> YOUR INSTRUCTIONS:
Every line in the records below with the string "dependent" needs to be copied out.

> RECORD SET:
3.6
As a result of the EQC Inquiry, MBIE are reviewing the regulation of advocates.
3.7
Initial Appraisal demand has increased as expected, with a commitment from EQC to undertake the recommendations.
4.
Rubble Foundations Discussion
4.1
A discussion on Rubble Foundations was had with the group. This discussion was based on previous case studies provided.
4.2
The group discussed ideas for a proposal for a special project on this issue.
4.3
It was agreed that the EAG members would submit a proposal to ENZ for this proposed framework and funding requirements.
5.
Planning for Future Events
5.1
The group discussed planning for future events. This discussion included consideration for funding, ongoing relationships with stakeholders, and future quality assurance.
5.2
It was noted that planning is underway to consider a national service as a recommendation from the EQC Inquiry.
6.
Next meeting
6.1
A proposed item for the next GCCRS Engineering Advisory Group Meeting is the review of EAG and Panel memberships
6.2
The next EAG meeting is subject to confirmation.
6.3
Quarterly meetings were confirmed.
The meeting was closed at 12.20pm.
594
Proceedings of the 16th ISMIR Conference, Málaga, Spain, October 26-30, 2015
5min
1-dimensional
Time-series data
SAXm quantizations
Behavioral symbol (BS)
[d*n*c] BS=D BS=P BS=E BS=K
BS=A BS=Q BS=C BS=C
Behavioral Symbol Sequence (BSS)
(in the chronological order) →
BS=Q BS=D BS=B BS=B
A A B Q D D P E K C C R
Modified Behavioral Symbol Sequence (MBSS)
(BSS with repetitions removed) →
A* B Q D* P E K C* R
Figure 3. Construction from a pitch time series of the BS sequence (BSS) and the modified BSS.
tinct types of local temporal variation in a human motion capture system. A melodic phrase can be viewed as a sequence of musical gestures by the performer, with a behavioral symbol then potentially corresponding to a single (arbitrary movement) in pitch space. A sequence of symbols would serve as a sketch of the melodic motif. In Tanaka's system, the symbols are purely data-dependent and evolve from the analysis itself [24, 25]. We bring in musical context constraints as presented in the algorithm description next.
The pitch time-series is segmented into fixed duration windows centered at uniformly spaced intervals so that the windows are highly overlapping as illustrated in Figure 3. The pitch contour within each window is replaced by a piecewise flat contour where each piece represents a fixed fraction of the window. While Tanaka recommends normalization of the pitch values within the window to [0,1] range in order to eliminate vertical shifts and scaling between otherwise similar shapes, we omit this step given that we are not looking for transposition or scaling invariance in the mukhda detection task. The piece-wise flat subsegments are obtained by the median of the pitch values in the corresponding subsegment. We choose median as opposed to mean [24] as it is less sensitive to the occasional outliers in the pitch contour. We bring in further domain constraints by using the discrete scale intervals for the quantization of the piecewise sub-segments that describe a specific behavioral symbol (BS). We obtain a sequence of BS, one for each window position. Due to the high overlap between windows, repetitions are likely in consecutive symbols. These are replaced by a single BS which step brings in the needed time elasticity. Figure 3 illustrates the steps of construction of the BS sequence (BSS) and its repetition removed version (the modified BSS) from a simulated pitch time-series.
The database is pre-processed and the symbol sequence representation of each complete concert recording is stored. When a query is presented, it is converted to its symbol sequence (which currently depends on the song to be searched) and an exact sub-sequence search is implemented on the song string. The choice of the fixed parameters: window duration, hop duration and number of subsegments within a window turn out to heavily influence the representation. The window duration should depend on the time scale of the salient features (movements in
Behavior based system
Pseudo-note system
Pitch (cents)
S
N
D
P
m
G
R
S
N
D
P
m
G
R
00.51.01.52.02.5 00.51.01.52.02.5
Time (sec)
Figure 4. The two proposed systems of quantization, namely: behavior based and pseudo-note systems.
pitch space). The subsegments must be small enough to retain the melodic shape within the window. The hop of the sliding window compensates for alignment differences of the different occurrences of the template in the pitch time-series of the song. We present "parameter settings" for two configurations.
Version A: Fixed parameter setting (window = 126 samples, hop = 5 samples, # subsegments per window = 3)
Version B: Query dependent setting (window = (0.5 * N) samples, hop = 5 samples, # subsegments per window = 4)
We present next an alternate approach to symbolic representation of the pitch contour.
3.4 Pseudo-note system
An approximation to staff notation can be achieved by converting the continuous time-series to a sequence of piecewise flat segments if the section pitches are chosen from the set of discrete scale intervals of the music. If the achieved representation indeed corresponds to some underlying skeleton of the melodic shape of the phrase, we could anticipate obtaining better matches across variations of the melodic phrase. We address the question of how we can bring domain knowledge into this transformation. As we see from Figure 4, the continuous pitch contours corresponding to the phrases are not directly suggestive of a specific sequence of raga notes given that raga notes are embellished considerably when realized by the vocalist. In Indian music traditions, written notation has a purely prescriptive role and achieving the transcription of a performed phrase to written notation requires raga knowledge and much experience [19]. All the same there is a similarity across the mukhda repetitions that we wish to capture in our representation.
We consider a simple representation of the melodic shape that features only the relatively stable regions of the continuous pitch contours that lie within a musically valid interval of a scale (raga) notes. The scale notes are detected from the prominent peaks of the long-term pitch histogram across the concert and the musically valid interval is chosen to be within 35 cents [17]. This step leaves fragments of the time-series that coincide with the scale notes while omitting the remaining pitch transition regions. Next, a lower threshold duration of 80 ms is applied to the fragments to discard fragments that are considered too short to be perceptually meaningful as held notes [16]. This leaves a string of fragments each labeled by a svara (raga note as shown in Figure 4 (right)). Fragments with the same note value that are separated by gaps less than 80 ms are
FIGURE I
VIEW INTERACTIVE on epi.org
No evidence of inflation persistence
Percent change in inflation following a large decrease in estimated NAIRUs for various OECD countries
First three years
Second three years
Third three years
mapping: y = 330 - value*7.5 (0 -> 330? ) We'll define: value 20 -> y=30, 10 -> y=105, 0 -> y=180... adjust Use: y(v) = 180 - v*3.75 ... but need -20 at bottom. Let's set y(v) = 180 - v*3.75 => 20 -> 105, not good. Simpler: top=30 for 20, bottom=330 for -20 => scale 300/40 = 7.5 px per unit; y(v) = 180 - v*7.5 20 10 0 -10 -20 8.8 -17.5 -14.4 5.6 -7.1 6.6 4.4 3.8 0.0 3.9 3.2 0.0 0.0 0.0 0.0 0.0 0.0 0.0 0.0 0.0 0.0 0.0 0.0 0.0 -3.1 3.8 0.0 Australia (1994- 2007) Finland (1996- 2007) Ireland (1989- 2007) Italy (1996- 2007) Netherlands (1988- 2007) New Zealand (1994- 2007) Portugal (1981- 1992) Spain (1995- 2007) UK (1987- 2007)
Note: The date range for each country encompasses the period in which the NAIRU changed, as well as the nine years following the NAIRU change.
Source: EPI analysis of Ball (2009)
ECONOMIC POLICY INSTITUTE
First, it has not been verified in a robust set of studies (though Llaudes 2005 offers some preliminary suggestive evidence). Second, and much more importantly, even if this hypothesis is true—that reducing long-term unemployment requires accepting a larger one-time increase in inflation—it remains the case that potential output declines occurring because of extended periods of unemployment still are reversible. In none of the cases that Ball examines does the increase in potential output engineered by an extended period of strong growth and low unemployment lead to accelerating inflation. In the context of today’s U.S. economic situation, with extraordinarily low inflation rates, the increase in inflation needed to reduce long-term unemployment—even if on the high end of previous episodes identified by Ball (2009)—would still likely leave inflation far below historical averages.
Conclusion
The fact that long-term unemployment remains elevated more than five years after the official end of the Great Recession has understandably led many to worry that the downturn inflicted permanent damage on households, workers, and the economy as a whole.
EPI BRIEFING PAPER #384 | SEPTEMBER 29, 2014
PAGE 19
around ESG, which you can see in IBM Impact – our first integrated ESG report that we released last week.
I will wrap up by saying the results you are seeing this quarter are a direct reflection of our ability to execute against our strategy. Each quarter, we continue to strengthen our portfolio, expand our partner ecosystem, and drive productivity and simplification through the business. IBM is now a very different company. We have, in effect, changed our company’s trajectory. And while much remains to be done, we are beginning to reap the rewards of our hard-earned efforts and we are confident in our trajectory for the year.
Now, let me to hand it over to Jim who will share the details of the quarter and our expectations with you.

> SOLVED EXERCISE:
tinct types of local temporal variation in a human motion capture system. A melodic phrase can be viewed as a sequence of musical gestures by the performer, with a behavioral symbol then potentially corresponding to a single (arbitrary movement) in pitch space. A sequence of symbols would serve as a sketch of the melodic motif. In Tanaka's system, the symbols are purely data-dependent and evolve from the analysis itself [24, 25]. We bring in musical context constraints as presented in the algorithm description next.
Version B: Query dependent setting (window = (0.5 * N) samples, hop = 5 samples, # subsegments per window = 4)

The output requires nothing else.